GIVEN ENTRIES START
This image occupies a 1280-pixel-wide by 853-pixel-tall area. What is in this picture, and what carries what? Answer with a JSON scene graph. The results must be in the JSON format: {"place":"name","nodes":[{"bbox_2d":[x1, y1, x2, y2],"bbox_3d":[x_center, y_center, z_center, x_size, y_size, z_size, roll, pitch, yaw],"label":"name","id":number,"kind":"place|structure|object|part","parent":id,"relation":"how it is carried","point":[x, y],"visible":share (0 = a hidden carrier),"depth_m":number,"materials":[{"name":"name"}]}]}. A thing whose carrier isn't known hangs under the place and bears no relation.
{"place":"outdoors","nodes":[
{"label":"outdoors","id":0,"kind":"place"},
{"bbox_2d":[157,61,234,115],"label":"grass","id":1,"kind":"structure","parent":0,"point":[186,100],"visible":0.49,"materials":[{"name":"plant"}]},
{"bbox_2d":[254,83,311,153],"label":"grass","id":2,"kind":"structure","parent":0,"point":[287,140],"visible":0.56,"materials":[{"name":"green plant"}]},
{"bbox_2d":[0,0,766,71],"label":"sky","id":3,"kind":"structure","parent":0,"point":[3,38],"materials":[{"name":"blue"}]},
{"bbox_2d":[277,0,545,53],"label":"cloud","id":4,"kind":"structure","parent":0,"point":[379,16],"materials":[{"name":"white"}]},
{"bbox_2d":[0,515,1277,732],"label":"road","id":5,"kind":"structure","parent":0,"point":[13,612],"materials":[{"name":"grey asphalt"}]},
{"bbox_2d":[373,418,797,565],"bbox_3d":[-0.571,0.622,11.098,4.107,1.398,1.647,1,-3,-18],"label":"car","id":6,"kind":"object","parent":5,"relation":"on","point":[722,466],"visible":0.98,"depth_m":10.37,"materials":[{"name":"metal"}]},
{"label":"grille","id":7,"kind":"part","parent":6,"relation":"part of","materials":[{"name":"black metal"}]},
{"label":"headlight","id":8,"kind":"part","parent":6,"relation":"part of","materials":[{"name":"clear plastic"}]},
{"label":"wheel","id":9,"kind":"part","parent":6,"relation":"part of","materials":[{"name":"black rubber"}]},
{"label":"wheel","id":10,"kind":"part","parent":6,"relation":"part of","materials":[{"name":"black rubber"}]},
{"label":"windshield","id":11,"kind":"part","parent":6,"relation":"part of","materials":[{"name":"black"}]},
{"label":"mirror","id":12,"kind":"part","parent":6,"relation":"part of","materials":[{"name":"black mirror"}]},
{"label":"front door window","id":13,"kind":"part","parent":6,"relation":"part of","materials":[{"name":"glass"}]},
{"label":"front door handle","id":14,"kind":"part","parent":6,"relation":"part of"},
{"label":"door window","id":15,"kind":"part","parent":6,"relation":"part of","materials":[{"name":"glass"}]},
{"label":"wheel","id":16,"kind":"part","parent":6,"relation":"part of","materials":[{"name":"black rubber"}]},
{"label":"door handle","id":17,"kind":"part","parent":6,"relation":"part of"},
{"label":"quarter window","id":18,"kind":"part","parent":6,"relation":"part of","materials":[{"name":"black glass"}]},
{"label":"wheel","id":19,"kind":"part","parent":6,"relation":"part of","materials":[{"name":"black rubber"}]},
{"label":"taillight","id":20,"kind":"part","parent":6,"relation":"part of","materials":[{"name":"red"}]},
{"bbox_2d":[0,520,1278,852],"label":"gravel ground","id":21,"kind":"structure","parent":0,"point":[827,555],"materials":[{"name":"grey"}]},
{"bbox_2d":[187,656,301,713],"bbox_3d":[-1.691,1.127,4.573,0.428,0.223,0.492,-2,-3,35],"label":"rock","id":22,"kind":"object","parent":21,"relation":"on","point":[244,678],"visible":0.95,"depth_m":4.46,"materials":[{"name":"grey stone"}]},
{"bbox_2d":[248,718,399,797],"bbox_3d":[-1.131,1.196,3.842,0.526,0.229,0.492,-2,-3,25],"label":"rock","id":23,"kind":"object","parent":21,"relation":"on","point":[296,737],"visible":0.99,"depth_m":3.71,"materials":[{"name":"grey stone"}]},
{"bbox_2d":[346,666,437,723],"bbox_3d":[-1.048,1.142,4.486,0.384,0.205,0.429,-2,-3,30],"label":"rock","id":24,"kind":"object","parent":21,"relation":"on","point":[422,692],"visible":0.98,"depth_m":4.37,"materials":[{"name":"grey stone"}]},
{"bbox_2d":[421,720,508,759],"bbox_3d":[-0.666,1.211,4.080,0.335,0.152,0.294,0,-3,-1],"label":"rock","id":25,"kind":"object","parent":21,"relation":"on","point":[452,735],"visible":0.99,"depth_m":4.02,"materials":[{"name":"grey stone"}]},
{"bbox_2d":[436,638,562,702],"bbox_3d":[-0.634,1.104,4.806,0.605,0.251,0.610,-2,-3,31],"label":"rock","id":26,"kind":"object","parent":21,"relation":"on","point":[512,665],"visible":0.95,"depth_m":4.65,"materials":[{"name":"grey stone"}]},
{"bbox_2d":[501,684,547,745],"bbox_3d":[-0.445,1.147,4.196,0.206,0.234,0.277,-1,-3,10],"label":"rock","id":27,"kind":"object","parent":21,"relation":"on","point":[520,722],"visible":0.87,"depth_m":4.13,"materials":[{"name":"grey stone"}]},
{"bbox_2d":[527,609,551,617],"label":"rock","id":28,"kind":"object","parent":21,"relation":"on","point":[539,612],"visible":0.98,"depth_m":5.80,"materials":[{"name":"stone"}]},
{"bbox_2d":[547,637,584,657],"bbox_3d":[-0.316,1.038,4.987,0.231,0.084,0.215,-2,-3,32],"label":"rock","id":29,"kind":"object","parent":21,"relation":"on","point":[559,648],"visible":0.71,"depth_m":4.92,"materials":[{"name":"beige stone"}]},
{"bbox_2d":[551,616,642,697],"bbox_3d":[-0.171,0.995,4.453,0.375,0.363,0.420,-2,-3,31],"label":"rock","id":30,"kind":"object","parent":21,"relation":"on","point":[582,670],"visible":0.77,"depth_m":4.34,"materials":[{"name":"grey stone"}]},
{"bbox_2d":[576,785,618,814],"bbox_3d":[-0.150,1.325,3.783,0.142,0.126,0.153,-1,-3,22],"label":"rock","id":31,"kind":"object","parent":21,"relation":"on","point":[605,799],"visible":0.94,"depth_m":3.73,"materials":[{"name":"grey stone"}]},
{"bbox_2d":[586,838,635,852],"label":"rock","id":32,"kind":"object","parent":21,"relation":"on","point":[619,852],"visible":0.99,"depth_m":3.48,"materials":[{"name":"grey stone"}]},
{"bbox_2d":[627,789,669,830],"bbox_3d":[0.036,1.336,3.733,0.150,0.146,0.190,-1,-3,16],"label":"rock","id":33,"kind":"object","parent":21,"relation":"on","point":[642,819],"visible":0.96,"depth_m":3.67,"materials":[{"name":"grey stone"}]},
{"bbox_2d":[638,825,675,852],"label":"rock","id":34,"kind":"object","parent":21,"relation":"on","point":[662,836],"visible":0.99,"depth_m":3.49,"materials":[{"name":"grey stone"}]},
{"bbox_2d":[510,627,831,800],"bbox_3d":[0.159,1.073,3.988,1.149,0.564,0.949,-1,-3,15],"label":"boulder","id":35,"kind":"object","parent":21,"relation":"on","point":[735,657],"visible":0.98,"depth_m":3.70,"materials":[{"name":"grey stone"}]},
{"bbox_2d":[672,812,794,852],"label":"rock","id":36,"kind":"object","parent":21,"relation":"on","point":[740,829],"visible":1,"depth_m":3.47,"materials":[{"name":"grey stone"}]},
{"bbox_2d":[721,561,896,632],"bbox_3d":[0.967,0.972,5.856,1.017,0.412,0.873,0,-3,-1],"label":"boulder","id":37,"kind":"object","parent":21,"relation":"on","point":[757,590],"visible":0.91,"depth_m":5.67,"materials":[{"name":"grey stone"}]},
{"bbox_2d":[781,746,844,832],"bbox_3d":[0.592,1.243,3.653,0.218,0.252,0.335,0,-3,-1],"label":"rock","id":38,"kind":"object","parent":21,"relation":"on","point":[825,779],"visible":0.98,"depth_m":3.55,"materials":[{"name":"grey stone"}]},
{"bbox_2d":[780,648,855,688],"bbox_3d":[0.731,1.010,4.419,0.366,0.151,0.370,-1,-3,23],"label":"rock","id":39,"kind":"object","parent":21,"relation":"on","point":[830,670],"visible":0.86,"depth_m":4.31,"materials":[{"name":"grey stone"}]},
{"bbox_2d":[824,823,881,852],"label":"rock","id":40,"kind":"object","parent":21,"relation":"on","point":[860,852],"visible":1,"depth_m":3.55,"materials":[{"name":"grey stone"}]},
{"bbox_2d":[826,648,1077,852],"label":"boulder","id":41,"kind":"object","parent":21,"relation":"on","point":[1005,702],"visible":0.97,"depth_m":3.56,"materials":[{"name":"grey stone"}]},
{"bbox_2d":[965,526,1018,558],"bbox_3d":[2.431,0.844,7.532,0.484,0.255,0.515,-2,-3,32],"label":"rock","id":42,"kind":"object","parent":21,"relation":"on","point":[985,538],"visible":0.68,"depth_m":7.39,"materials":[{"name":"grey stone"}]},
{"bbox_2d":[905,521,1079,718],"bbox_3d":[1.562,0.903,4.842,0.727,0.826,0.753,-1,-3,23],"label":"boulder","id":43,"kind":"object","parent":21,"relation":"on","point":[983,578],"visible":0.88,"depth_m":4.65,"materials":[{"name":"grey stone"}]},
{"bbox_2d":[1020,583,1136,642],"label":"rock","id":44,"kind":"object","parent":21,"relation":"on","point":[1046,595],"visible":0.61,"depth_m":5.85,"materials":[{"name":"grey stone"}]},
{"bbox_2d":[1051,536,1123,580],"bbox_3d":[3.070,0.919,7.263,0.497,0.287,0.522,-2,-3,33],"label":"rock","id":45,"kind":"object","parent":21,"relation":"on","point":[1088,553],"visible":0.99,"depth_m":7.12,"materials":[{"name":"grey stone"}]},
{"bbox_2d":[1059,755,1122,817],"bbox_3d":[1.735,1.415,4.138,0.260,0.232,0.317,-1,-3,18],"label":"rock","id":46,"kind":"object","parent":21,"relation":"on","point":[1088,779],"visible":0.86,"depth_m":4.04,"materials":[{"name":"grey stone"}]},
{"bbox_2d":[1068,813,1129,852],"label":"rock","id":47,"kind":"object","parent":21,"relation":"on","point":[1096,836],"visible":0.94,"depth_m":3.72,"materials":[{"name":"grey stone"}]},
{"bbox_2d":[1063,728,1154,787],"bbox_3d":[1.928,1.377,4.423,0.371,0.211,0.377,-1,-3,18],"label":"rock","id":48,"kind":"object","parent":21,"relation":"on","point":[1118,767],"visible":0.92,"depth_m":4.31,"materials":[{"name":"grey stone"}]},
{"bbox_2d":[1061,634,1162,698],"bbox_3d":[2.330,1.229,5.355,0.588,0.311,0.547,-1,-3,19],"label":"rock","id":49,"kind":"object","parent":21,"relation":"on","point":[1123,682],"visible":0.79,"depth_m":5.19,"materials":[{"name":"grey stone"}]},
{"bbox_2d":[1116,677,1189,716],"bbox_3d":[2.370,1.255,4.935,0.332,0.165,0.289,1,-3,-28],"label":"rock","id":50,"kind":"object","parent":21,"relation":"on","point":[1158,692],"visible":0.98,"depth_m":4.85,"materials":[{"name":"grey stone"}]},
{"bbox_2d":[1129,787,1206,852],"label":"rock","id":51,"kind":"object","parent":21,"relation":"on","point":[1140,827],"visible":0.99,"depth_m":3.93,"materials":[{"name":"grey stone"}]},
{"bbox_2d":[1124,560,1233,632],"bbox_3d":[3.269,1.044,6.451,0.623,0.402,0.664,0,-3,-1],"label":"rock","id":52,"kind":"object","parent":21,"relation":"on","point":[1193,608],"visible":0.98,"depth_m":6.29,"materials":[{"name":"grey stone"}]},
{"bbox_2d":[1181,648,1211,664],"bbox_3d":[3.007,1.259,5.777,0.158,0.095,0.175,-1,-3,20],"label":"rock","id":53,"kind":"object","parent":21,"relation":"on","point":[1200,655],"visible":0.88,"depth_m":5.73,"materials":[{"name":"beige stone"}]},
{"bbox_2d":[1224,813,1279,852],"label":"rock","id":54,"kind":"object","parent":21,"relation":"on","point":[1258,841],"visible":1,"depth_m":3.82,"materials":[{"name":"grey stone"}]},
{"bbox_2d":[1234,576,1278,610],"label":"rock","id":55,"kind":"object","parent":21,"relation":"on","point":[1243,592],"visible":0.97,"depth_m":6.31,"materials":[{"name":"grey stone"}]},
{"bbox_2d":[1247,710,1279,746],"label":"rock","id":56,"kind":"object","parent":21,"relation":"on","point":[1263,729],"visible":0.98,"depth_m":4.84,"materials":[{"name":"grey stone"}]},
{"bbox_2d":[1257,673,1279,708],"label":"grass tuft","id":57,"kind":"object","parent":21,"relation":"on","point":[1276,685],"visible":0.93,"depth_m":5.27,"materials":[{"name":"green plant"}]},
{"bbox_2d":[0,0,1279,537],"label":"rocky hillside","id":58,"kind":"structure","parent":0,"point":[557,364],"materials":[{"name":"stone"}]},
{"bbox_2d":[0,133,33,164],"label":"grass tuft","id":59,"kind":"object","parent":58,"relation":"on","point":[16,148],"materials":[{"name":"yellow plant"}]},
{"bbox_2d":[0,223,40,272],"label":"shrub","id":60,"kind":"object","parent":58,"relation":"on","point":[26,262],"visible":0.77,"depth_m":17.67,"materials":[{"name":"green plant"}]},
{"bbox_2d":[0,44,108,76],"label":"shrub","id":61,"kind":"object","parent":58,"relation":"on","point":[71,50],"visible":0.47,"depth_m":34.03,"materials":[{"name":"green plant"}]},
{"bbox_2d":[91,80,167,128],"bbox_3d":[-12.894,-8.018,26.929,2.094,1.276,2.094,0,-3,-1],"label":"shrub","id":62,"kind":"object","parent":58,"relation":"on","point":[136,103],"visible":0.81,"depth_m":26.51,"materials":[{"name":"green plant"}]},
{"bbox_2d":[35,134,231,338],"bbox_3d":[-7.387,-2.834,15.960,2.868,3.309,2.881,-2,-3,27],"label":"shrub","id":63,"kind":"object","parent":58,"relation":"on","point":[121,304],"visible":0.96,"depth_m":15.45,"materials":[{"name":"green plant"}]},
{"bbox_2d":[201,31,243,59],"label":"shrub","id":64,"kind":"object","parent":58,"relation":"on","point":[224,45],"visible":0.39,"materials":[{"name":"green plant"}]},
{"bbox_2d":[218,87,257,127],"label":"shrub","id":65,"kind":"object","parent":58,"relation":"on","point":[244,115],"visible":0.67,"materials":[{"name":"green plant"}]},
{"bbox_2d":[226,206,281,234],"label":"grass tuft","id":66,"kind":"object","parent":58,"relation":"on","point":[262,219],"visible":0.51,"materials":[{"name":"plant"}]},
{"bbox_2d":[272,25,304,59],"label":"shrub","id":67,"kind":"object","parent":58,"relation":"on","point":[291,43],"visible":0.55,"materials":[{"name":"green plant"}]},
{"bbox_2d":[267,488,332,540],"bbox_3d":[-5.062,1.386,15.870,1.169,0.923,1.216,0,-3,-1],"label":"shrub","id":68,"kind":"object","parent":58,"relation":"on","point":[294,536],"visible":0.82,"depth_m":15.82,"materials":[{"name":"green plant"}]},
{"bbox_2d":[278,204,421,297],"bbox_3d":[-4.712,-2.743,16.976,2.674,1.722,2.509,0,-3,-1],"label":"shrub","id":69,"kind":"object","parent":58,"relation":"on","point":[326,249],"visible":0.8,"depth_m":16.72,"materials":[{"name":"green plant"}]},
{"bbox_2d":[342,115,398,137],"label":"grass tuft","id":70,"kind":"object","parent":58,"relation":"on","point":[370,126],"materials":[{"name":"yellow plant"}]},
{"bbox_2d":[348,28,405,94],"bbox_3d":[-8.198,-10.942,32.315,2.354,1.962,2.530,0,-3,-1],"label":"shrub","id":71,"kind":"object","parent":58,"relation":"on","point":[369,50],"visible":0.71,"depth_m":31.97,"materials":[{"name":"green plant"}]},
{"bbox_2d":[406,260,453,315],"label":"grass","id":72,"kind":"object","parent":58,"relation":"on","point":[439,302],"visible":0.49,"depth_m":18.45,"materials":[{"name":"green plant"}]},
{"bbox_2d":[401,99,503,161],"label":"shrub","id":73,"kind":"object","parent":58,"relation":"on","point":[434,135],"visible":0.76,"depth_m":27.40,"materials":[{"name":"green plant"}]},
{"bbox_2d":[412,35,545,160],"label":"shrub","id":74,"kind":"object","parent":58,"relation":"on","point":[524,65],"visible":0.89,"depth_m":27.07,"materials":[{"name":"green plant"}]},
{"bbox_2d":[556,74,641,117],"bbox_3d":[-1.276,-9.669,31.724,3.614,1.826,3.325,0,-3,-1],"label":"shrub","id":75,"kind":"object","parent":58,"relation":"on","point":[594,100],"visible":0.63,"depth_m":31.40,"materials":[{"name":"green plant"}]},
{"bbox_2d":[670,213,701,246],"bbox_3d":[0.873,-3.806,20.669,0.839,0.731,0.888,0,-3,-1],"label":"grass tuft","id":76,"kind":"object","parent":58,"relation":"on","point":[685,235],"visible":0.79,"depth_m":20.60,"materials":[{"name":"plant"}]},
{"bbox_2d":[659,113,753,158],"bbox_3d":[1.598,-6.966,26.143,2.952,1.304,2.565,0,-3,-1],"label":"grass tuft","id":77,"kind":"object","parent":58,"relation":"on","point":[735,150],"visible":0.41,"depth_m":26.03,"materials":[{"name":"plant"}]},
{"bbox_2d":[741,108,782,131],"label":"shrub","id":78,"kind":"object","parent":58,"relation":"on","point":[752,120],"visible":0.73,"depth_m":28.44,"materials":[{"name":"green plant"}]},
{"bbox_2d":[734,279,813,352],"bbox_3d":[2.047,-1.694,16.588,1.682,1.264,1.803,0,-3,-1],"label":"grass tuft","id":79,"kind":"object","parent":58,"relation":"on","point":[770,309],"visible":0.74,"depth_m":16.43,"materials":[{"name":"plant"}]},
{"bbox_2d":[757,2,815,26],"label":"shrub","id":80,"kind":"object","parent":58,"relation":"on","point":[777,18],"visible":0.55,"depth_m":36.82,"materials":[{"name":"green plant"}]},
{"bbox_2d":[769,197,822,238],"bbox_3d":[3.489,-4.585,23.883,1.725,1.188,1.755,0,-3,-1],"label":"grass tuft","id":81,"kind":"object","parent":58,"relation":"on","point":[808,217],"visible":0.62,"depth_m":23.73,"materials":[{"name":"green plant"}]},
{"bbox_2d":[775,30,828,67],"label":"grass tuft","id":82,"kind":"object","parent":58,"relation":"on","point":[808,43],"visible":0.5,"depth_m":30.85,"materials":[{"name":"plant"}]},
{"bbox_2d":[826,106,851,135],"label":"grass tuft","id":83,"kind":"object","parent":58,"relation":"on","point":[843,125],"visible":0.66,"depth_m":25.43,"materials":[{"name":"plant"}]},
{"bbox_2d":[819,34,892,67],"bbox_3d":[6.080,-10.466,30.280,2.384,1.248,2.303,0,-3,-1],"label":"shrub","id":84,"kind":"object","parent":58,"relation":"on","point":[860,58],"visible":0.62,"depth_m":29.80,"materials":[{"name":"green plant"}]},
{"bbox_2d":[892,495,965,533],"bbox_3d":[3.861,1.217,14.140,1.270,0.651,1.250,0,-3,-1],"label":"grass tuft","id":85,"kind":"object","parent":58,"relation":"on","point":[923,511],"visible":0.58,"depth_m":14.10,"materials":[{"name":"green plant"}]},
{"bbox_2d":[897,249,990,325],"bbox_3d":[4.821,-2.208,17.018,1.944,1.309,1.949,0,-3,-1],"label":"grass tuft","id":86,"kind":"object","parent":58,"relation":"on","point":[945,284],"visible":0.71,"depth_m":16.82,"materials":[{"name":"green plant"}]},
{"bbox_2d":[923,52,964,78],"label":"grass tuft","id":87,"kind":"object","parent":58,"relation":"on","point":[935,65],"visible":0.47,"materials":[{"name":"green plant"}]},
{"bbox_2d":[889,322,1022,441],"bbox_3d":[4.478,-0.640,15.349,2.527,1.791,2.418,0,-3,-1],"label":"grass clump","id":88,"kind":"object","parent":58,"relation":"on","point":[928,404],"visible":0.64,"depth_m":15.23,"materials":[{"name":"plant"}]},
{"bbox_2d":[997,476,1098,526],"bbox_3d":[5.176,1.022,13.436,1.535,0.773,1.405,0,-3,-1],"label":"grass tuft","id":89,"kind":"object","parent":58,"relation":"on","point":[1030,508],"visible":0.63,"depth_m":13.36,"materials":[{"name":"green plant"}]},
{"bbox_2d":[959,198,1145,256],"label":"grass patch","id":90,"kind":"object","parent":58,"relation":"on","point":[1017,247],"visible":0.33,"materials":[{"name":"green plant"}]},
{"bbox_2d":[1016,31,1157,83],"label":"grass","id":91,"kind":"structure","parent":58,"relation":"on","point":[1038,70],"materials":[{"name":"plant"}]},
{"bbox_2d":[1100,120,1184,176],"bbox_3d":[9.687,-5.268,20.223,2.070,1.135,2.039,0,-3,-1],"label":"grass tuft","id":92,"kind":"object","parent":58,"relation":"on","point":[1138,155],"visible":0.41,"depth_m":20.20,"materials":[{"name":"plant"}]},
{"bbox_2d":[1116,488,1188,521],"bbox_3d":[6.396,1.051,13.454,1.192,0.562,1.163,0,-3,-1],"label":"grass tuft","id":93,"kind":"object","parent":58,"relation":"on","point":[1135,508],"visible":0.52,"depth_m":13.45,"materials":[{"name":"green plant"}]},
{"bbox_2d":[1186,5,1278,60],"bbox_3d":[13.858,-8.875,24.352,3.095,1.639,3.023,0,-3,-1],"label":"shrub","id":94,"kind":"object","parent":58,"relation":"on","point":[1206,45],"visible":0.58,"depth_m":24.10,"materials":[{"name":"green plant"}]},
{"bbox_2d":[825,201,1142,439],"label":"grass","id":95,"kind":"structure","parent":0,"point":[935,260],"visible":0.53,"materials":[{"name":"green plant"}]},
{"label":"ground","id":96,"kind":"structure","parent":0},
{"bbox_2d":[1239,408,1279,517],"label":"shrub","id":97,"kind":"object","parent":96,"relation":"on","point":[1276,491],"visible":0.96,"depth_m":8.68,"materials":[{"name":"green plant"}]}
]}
GIVEN ENTRIES END
• _EXERCISE DETAILS_:
Take every line from the data that includes the word "ground".

• _TASK ANSWER_:
{"bbox_2d":[0,520,1278,852],"label":"gravel ground","id":21,"kind":"structure","parent":0,"point":[827,555],"materials":[{"name":"grey"}]},
{"label":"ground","id":96,"kind":"structure","parent":0},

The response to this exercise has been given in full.